◆ **Source passage**
====

A Sermon Preached at All Saints Episcopal Church, Rehoboth Beach
(the Rev'd Dr) Elizabeth Kaeton
Genesis 37:1-4, 12-28 | ||
Psalm 105, 1-6, 16-22, 45b | ||
Romans 10:5-15 | ||
Matthew 14:22-33 |
Well, there’s no ignoring it, so I won’t. I want to bring
your attention to the stained glass window here, behind the altar. I’ll have to
verify this later with Fr. Max, but I suspect it’s either a depiction of the
Gospel story of Jesus calming the storm (Mark 4:35-41), or, it’s a point in the Gospel story
we just heard (Matthew 14:22-33).
It just might be the moment in the story when the disciples
thought it was not Jesus but a ghost. Some of them look a bit bewildered and
wide-eyed, don’t they? Or,
perhaps, they are frightened because the wind has picked up and the waves are
beginning to lap at the side of the boat, and there is Jesus, for goodness
sake!
Someone at the 8 o’clock service wondered why the hair of
the disciples in the boat appears to wind blown and not a hair on the head of
Jesus is out of place. I think I know the answer: Hairspray.
Like all good art, it may evoke a variety of emotions and
responses in you. So, I’m curious to know – when you look at this window, now,
having listened again to the Gospel story of Jesus and Peter, walking on water
– what is it you think of?
What thoughts and emotions come up for you as you look at
this depiction of the Gospel story?
Does it bring you comfort? Or, does it provide you with inspiration?
Does it remind you that a life of faith is a matter of knowing your place in
the boat? Or does it give you courage to risk and dare stepping out into a dream
of your own?
This is a sermon about the genetics of compassion. Yes, compassion.
More often than not,
when I look at that window, Sunday after Sunday – or when I steal away into the
church in the middle of the week when I am in town and need a bit of a
spiritual pick me up before I continue to see the rest of my Hospice patients –
I see in the eyes of Jesus, and in the open hand of Jesus, the compassion of
Jesus.
This is a sermon about St. Matthew’s Gospel story and the
compassion Jesus had for Peter who decided to test his faith by walking on
water. I’m going to do that by way of the compassion of the story of Joseph,
the son of Leah and Jacob and his scoundrel brothers,
In order to understand the compassion of Joseph and the
compassion of Jesus, we must understand the compassion of Jacob, the father of
Joseph. In order to understand that compassion, we have to take a wee course in
what I call “Biblical Dysfunctional Families 101.”

====

◆ **Data supplied**
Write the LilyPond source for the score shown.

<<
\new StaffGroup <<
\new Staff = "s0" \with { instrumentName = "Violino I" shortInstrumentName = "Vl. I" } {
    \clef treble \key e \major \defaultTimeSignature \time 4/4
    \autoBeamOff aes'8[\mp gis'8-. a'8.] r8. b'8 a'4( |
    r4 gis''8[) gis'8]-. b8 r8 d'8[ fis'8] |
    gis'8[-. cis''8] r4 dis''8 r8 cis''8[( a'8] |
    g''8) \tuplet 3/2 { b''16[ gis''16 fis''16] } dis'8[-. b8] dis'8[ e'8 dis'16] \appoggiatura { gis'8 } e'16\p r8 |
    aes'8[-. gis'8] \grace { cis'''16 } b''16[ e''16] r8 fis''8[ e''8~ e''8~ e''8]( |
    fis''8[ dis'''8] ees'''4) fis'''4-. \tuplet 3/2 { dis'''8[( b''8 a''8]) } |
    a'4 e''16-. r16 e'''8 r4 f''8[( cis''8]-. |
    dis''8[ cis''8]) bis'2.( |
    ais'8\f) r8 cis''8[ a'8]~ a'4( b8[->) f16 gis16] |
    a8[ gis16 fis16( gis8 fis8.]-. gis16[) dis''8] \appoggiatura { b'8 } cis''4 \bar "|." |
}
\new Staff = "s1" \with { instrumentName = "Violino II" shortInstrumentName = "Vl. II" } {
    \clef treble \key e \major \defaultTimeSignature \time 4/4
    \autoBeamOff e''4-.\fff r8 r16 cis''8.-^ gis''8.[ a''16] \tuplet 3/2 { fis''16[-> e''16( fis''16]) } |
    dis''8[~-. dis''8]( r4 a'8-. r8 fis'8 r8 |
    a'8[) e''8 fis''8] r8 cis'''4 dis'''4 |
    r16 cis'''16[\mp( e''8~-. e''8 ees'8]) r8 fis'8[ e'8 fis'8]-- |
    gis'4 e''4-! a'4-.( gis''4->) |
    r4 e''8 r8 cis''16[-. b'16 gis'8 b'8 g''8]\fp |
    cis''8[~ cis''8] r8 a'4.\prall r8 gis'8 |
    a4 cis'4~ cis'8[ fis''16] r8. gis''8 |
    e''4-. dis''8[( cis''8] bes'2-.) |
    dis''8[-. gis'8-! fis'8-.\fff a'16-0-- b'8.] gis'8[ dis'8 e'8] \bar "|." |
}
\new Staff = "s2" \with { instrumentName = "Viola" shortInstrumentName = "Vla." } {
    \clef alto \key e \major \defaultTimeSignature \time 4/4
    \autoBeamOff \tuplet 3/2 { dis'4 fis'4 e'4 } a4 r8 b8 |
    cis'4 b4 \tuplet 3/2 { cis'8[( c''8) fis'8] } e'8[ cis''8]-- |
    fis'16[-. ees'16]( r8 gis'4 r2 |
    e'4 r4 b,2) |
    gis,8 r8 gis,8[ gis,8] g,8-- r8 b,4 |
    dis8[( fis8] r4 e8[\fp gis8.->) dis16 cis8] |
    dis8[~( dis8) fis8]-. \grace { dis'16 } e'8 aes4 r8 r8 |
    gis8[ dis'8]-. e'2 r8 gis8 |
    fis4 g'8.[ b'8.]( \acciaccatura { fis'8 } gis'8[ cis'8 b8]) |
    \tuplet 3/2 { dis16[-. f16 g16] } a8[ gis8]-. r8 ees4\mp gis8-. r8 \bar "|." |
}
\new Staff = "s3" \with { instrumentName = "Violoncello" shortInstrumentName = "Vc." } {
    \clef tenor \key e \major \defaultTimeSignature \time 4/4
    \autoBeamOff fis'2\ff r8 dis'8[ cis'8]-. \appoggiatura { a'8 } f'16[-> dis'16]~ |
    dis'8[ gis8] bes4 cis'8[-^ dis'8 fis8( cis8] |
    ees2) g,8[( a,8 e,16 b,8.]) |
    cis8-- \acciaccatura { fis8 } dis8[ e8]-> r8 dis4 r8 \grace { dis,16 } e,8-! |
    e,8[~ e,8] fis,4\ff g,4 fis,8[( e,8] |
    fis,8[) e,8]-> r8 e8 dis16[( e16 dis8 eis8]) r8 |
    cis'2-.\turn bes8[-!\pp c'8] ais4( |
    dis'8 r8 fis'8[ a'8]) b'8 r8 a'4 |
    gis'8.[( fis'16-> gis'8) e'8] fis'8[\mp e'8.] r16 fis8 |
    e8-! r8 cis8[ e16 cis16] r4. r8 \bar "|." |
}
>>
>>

====

◆ **Problem to solve**
Continue the sermon on Jesus and Peter on the water, starting right after its last sentence above.

◆ **Response box**
So, if you think YOUR family
is bad, huhboy! Just read the
Bible! Scripture is full of dysfunctional families, from the first family of
Adam and Eve and their sons, Cain and Able.
So, as we explore the genetics of compassion, I’d like to
welcome you, my friends, to the summer, Biblical Soap Opera. (See how many your
remember. And, yes, I mean you guys, too. Don’t even try to tell me that you’ve
never tuned into a Soap Opera in the middle of the afternoon during the week
when you’re home sick or on vacation.).
For, these are the Days of Our Lives of The
Young and The Restless,,who
follow The Guiding Light in Search
for Tomorrow, As The World Turns in the Dark Shadows of The Edge of Night during the Secret Storm of All My Children who have One Life to Live.
Seriously, though, it’s really not too much of a stretch to
see these biblical stories as Ancient Soap Operas. In fact, it makes it sort of
fun – and a bit more memorable – if you do.
Let’s start with Jacob, bless his heart. He’s the son of
Isaac and Rebecca. You remember Isaac, of course. Isaac was the son of Abraham
and Sarah. Except, he wasn’t really the firstborn son of Abraham. That would
have been Ishmael, the son of Abraham and Sarah’s slave, Haggar – the first
recorded surrogate mother.
Ishmael and Haggar were banished into the wilderness because
of the jealousy of Sarah. And Isaac was tricked by his father into almost
becoming a human sacrifice in a moment that some describe as a test from God
and others describe as a moment of religious delusion.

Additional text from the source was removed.